Lantana’s application related to a method of extracting and transferring data between two computers.  It works when both computers are linked up to the internet and one makes a request to the other for a file.  The local computer will have a list of the documents on the other computer. The user of the local computer sends an e-mail message to the other which automatically responds by sending a message to the local computer with the file attached.  Arden LJ illustrated this by using the example of a solicitor who had gone to South America and wished to use a precedent for a joint venture agreement which he had on his desk computer in his London office. He or she could use the software to get the file for use where he or she was located abroad without the need for continuous connection to the server in London and the risks of being hacked while so connected or losing the connection. 

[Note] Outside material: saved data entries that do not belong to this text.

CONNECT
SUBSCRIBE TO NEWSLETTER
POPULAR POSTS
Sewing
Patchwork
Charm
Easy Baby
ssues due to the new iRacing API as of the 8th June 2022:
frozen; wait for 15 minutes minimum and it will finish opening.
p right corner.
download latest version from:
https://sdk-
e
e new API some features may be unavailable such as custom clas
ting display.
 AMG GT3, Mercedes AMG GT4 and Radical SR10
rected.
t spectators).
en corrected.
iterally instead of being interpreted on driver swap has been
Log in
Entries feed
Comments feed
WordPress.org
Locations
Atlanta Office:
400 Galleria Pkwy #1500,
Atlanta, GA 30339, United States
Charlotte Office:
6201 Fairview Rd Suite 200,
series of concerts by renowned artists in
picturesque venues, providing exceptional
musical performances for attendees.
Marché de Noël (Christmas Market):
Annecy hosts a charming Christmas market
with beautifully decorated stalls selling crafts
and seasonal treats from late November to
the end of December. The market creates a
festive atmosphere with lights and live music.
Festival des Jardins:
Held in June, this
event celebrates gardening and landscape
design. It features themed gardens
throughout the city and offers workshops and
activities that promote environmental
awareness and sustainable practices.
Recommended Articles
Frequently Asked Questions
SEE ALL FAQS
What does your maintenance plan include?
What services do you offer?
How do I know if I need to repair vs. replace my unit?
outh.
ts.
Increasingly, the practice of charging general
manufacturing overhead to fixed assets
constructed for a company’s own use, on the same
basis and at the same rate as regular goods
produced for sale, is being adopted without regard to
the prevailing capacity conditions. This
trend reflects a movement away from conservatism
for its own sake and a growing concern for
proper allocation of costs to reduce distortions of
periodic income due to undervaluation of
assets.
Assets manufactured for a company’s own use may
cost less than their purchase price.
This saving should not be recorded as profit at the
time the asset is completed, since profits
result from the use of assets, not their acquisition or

In seeking to claim that there was a technical contribution, Lantana relied on Decision 83/0006 IBM (where a method of communication between programs and files held on different computers was held to be patentable).  However, while acknowledging the similarity, Arden LJ stated (at [42]) ‘that decision is now over twenty years old and this is a very fact-sensitive area … It cannot be right… that simply because at one point in history a process constitutes a technical contribution that the same or similar process, even if novel, will constitute a technical contribution for all time’.  She went on to observe (at [53]):

It is not the fact that the invention relates to a computer program that renders it un-patentable.  The exclusion is not so worded.  It is worded as a partial exclusion.  The invention must make some technical contribution over and above that provided by the program itself, such as an improvement in the working of the computer ….  In this case, there was no technical contribution outside the computer program. The transfer of data and recovery of the file by an automatic email were not inventive steps in themselves.  Thus I conclude that the computer program does not relevantly operate as more than a program.  Lantana may overcome the hurdle of achieving a novel and inventive step but it has not overcome the hurdle of being excluded matter under section 1(2) of the PA 77.  This appeal must be dismissed.